33. Traveling around the world, only knowing English, sometimes without a plan, is not as hard as you think its going to be before you leave.
34. The more effort it takes to get somewhere, the more rewarding the destination usually is.
35. A year is not long enough to see the whole world. Traveling for a year doesn’t quench your thirst, it only makes you thirstier. One or two week vacations are not going to cut it in the future. Considering we can while away a whole week in one place without blinking an eye, I don’t think we will ever travel the same again.
36. Just because villages do not having running water, 24 hour electricity, or paved roads does not mean the villagers won’t have cell phones and satellite televisions.
37. We still think like Americans. Just the other day, we wondered whether we were allowed to stand in a certain area to watch a sunset. We were in Malaysia. Who was going to stop us?
38. Call it global warming, climate change, whatever, but we’ve seen firsthand weather happening all over the world that is not supposed to happen.
39. Usually observing everyday life somewhere else is much more interesting than sightseeing. We still feel compelled to see the big sights. But we really don’t care about seeing everything anymore.

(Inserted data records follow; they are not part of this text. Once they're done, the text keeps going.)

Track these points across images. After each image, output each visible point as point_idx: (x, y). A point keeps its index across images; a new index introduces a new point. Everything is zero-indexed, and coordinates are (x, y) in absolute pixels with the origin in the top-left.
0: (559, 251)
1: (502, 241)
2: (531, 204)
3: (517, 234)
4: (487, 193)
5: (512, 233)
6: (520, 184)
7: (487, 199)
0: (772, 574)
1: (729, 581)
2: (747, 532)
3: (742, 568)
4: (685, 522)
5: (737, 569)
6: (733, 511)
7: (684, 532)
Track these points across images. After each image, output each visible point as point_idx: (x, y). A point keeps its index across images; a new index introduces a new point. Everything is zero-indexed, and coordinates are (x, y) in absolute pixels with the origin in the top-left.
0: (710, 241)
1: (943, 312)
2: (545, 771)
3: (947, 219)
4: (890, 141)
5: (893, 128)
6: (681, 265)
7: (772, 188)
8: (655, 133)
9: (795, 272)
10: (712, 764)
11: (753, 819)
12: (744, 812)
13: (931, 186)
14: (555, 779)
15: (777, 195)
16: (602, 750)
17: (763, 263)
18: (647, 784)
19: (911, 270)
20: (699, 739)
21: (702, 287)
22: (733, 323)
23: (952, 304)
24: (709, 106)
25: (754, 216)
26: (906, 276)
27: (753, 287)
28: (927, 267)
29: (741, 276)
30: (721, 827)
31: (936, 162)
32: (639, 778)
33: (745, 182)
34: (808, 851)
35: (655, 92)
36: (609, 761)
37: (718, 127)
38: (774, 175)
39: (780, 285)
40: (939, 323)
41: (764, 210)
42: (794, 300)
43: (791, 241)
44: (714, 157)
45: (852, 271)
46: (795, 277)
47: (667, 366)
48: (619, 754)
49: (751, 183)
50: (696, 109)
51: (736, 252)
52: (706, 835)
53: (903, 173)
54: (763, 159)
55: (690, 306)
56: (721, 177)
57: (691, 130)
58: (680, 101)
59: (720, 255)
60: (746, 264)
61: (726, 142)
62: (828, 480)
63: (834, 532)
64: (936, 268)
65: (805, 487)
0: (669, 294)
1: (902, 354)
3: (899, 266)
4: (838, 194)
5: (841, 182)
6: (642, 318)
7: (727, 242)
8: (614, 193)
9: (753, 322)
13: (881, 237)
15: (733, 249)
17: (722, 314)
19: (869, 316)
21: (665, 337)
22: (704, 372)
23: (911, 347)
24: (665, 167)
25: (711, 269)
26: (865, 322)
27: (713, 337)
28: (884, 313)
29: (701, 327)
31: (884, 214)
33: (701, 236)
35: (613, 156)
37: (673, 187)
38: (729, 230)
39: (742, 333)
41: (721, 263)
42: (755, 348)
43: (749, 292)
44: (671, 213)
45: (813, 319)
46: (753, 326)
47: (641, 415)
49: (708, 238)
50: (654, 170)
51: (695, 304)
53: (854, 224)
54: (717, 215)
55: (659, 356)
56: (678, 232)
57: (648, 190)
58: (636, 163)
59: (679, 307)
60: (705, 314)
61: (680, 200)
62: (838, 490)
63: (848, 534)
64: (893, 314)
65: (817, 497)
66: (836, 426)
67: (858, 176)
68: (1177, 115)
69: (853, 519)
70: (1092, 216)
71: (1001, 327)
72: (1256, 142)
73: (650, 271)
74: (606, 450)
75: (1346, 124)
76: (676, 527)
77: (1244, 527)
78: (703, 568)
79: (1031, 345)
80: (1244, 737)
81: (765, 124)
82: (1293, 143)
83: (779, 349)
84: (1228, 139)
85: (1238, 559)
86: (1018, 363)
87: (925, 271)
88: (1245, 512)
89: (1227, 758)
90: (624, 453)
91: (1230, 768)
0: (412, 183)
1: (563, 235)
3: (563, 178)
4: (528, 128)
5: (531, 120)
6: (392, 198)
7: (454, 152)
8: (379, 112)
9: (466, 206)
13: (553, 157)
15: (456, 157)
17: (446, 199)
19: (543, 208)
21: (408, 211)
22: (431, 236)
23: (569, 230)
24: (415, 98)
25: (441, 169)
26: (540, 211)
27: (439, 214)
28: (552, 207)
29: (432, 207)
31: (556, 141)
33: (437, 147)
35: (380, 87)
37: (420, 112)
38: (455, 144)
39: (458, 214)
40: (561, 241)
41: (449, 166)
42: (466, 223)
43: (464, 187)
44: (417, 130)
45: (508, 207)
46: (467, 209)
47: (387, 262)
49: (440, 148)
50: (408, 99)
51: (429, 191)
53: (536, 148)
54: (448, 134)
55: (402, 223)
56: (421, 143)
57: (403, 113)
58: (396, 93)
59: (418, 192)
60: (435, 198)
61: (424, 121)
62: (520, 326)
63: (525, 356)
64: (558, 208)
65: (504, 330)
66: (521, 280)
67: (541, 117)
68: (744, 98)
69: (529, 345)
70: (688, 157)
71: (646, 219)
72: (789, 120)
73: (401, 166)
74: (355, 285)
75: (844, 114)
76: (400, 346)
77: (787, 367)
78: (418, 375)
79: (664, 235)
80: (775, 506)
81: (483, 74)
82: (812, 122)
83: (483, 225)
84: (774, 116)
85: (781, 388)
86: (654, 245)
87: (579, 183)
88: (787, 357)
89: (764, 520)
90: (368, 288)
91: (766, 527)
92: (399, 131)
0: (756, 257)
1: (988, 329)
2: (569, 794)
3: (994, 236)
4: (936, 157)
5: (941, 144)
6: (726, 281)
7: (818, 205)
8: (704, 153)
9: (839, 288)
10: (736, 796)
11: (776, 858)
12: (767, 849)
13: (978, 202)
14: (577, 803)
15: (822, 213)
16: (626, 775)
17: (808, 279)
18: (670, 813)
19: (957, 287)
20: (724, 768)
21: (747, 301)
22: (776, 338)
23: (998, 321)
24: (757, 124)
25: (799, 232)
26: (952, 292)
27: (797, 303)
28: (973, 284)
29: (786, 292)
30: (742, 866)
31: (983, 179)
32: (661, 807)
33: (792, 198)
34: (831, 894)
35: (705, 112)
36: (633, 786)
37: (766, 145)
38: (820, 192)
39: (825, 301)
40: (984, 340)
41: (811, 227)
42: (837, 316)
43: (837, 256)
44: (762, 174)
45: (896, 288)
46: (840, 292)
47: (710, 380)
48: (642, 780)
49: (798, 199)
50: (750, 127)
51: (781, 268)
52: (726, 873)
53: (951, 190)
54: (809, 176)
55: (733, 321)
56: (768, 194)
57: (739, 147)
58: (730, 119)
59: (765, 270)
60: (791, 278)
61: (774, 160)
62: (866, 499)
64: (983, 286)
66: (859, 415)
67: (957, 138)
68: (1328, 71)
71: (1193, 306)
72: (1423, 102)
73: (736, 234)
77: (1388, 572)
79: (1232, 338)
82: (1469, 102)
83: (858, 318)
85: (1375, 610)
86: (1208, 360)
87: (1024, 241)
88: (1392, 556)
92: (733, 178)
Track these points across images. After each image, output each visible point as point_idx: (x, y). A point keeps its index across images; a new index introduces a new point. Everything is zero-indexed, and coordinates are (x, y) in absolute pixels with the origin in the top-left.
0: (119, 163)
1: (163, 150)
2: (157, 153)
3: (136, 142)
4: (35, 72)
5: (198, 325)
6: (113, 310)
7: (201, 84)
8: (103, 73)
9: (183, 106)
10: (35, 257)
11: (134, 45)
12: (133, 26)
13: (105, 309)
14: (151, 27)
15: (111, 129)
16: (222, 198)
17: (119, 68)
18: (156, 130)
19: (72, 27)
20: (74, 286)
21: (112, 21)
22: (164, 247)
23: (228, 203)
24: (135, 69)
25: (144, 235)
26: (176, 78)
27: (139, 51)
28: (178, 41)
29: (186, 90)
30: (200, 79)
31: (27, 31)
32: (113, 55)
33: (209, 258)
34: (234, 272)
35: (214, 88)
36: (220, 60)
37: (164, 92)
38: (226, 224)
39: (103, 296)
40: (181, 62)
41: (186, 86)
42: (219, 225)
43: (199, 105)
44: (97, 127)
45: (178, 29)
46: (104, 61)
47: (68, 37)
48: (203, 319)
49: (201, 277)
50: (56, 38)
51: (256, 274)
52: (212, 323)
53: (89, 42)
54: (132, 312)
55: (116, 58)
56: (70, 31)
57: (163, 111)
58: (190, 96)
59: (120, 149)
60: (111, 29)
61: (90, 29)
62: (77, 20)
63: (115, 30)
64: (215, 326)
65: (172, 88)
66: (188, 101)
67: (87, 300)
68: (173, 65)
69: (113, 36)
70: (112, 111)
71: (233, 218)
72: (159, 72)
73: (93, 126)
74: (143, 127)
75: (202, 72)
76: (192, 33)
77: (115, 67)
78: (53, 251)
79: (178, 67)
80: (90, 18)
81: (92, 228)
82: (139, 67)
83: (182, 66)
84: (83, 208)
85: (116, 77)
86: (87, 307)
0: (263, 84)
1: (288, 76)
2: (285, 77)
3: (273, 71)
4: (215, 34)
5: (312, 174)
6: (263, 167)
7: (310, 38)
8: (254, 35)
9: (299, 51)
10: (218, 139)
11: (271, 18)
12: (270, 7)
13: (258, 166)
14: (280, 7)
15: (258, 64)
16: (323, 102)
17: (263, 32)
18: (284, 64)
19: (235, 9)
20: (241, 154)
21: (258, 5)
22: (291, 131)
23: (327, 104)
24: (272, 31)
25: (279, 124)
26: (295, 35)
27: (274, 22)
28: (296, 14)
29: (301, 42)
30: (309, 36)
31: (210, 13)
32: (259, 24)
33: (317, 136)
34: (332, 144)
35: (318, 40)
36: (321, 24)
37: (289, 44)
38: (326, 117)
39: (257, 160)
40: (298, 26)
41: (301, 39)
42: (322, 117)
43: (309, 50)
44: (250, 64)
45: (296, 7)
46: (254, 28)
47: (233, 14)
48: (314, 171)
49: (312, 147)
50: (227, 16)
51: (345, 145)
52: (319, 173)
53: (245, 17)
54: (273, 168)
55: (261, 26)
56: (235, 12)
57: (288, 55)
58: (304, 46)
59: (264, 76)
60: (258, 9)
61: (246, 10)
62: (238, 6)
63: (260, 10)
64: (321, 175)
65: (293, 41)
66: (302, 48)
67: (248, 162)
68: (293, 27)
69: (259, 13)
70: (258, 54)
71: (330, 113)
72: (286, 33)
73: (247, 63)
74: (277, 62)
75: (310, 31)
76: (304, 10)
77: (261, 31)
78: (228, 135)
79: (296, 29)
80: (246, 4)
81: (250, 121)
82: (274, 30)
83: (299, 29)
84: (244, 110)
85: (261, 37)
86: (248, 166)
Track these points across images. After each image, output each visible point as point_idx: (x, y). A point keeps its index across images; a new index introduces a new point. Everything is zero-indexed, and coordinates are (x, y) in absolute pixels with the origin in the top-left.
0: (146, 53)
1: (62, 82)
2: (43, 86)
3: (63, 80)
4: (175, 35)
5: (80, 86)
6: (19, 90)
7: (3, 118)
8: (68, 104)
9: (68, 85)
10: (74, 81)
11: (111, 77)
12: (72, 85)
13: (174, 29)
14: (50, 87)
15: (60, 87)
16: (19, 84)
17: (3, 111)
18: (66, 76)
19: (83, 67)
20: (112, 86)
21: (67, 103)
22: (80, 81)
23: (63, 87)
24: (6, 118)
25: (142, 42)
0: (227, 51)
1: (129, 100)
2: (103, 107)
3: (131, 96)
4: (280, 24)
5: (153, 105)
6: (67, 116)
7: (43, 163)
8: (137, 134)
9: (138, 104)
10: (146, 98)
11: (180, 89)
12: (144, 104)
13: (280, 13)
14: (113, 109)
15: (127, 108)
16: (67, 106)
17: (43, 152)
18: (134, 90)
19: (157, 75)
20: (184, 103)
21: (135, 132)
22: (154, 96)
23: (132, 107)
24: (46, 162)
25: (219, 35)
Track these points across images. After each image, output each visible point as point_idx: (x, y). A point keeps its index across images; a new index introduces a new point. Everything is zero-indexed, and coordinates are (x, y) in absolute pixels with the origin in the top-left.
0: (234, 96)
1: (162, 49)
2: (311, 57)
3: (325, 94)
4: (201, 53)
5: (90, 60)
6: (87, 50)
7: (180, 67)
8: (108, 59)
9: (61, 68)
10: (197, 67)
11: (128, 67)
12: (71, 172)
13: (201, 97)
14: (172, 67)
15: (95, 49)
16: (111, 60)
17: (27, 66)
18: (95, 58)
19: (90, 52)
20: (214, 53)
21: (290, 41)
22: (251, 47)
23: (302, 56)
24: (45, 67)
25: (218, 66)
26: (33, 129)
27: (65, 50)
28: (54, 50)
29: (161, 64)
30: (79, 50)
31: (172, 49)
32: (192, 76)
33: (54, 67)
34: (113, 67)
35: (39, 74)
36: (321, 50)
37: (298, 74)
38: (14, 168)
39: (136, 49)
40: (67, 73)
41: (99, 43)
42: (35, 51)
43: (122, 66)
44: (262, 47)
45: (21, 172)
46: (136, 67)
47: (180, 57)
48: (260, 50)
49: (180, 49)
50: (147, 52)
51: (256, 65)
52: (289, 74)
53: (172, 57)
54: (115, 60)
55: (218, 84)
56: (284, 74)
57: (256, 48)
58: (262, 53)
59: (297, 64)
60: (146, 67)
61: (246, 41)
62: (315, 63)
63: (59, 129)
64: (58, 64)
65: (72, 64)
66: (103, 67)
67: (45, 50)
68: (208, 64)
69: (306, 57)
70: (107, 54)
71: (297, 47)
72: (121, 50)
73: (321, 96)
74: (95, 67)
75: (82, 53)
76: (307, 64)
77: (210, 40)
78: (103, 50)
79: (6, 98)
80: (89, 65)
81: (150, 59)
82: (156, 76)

40. As an American, travel is a right and a privilege. Our ability to move about the world is virtually unfettered and something not to be taken for granted, as I learned from the Moroccan fishmonger who couldn’t visit his sister in Europe, the South African van driver who dreams of visiting the United States someday, the Indian boy who asked Sean to pick him up from the airport when he eventually gets to America, the Turkish scuba instructor who has to fill out mountains of paperwork to enter anywhere but Asia, and the Pakistani man in front of us in line at Thai immigrations who couldn’t waltz right in like we could and did.
And, finally,
41. If you are unhappy about your life, only you can change it.